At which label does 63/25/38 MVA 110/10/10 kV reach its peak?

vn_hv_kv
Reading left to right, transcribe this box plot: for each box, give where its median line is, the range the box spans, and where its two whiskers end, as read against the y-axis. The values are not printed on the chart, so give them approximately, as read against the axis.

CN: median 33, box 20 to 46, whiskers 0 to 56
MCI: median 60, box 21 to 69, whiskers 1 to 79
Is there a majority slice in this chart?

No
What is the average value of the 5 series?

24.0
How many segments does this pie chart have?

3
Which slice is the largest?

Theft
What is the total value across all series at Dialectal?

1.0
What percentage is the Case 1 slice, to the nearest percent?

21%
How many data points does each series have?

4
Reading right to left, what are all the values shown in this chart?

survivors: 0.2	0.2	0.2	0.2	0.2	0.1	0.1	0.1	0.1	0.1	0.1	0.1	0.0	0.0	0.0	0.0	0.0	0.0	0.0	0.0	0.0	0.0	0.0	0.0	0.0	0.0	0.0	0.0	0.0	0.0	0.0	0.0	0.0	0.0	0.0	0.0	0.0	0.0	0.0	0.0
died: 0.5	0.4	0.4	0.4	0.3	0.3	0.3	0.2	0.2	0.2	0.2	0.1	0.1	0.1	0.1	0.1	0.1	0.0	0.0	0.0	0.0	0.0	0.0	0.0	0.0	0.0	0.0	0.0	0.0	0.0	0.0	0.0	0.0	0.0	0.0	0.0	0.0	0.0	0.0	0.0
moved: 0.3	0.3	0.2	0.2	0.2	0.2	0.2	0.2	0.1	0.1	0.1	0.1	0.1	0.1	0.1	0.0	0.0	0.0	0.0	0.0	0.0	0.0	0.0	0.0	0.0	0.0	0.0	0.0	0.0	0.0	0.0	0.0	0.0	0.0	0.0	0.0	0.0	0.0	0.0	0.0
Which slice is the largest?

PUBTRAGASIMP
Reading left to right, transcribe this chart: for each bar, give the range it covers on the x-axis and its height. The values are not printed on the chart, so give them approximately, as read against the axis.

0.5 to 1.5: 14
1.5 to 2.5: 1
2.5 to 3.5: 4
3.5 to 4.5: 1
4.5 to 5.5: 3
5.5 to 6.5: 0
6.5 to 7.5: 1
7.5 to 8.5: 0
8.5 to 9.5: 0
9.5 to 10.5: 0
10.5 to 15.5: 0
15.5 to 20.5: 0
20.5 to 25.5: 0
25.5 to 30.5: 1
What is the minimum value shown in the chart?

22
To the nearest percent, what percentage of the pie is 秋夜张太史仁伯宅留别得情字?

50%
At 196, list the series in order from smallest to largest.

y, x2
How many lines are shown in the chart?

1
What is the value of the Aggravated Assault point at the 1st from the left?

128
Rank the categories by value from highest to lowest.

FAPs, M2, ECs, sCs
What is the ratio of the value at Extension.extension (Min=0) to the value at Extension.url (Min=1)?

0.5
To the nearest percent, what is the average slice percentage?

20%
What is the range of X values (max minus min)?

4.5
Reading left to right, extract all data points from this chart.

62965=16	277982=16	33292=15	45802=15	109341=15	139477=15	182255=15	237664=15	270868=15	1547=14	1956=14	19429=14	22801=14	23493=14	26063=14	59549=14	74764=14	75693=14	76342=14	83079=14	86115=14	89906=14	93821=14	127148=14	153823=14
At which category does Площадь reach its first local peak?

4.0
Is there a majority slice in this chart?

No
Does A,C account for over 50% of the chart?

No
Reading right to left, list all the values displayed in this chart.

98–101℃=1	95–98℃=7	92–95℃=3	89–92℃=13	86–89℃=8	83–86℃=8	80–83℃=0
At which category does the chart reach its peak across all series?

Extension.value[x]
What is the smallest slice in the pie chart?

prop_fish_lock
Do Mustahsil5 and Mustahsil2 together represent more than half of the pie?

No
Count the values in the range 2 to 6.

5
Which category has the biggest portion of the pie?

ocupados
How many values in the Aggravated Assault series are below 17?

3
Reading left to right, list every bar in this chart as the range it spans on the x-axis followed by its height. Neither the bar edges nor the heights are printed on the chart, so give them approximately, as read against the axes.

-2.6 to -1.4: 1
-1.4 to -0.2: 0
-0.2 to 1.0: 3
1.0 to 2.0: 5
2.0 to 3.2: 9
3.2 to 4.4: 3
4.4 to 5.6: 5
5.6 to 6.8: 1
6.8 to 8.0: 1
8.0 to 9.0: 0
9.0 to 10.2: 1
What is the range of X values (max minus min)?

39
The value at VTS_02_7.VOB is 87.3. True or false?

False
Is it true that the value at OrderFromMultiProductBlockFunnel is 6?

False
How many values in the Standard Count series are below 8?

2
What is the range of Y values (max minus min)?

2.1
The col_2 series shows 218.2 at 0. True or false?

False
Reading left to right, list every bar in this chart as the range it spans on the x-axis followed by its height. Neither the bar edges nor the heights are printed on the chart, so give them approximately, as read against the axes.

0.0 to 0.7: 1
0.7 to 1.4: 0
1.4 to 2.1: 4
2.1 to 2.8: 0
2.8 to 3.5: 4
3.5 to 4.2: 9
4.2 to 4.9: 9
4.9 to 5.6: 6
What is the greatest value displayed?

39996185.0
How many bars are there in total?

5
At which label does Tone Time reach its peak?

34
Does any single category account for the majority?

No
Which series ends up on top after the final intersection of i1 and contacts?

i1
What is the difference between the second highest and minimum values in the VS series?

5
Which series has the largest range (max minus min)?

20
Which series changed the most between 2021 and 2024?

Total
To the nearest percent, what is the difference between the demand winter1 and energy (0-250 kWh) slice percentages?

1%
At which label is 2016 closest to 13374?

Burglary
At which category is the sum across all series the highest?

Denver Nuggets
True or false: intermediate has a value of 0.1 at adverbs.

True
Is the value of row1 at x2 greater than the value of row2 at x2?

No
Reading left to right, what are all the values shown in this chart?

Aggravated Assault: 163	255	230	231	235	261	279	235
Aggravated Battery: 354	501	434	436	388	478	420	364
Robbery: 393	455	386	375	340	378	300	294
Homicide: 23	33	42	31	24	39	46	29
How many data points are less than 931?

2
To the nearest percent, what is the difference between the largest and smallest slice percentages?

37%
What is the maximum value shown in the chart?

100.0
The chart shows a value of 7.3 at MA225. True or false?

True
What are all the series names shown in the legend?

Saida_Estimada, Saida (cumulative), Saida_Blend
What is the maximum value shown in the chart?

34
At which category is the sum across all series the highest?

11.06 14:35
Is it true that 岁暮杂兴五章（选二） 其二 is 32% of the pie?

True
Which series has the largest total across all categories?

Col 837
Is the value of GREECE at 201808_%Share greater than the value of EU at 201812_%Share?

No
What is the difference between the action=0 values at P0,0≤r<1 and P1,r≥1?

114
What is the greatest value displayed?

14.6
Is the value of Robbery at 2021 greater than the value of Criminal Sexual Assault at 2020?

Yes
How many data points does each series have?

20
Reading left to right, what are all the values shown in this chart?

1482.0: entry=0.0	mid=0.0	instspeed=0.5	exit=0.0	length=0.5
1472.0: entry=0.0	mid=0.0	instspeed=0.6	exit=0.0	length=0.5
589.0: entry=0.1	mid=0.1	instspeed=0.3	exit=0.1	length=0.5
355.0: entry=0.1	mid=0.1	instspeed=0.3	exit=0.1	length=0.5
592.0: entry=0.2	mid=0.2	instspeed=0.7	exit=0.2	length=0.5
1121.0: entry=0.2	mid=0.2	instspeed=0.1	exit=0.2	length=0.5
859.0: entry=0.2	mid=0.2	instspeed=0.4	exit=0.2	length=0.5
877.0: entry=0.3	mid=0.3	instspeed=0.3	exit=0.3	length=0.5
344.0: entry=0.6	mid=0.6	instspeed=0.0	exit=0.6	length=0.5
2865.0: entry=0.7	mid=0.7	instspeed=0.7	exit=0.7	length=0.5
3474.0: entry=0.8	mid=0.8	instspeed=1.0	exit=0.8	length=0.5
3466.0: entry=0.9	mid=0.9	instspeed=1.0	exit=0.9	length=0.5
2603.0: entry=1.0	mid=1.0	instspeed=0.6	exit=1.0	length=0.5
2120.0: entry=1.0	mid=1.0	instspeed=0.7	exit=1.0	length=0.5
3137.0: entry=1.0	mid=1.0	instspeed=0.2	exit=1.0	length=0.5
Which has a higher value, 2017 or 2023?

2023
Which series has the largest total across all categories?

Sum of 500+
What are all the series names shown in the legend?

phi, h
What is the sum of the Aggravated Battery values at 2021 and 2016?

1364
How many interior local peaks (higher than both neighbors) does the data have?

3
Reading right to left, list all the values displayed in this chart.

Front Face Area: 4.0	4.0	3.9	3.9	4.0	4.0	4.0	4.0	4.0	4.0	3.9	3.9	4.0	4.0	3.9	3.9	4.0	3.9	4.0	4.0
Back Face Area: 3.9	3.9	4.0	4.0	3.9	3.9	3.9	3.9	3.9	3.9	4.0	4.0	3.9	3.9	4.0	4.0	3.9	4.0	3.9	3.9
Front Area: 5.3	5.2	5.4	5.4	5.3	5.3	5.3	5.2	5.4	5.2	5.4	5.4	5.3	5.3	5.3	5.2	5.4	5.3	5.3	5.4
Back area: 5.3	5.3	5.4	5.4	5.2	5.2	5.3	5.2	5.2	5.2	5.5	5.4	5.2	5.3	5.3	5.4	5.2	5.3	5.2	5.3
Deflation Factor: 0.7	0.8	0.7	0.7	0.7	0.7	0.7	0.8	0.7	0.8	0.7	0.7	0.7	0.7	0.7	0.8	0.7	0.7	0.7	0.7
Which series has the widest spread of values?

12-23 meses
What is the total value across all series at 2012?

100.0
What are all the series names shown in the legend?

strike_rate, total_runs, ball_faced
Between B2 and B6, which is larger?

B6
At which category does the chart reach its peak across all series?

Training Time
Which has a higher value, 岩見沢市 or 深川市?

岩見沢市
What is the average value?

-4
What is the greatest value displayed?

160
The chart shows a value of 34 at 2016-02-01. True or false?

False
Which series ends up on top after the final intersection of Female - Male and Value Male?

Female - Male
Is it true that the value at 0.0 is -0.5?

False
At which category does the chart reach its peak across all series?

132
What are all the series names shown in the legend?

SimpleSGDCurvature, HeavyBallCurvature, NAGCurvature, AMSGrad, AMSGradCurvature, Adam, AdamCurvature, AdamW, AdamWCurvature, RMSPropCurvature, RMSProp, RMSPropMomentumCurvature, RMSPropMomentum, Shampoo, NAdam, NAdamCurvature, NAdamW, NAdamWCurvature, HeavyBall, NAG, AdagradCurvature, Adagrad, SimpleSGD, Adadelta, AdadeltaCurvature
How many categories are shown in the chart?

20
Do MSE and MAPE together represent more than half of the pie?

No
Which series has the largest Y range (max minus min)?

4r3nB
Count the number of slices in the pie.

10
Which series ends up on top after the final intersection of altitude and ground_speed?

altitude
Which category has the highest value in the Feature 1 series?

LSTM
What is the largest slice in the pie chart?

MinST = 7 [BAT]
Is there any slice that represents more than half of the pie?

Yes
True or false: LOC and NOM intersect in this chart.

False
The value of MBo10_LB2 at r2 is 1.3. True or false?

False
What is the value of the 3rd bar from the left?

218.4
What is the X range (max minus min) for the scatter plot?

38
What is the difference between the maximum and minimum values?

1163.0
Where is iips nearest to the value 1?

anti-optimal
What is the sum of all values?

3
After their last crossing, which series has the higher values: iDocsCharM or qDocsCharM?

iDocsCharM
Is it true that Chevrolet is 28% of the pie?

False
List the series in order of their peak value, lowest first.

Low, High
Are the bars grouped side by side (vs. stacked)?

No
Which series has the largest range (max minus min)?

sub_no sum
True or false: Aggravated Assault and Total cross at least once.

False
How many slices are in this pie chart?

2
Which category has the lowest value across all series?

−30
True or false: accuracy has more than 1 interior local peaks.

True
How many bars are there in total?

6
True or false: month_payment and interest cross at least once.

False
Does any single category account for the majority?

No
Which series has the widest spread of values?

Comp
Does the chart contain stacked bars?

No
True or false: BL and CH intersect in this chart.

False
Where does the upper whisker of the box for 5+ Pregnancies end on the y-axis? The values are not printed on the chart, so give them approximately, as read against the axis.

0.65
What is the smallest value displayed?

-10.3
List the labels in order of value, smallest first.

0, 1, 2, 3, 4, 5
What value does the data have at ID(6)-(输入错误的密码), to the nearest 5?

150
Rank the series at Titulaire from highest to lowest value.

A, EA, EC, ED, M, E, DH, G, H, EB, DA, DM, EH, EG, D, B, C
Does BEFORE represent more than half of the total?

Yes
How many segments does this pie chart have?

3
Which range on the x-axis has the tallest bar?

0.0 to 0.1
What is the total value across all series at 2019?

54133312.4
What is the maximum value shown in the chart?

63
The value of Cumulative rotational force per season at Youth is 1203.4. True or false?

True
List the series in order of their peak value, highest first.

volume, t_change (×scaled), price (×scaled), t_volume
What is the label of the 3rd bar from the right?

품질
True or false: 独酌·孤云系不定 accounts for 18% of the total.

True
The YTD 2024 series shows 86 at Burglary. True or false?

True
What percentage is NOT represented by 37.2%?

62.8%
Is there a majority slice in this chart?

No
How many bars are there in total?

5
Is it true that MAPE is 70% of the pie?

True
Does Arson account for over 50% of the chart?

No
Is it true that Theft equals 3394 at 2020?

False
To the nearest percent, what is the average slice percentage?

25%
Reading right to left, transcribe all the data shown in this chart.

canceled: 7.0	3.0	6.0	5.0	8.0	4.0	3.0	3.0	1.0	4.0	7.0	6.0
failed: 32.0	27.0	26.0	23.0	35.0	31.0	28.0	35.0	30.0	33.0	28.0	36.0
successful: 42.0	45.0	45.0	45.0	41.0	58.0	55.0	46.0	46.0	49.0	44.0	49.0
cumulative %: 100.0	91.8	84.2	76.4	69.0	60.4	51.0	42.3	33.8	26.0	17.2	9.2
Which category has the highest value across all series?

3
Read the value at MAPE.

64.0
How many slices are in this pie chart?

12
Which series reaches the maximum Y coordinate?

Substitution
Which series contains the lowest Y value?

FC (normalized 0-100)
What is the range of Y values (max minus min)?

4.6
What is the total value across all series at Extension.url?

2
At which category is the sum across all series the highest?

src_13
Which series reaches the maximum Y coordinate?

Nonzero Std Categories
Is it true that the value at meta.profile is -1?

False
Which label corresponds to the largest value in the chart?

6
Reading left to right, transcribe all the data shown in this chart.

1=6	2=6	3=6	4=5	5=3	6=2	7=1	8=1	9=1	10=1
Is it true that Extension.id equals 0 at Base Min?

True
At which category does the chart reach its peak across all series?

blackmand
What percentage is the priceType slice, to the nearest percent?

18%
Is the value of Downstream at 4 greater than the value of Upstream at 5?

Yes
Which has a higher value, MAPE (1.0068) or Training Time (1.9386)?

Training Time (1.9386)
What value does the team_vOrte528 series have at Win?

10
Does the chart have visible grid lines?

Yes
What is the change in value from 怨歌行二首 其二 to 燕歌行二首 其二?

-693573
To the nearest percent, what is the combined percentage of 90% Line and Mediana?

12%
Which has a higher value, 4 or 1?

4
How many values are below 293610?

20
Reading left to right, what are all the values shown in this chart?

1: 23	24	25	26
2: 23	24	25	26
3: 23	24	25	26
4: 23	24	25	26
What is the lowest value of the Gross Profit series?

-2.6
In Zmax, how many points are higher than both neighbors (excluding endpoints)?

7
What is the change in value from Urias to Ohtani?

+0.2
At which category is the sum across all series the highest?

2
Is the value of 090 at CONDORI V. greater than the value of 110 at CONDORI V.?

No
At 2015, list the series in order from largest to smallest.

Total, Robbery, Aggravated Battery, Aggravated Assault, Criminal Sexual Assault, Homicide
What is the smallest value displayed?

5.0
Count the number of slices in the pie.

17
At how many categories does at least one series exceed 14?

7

__________

- TASK -
Please return each line of the records above that contains the word "Robbery".

- OUTPUT FOR THIS TASK -
Robbery: 393	455	386	375	340	378	300	294
Is the value of Robbery at 2021 greater than the value of Criminal Sexual Assault at 2020?
Total, Robbery, Aggravated Battery, Aggravated Assault, Criminal Sexual Assault, Homicide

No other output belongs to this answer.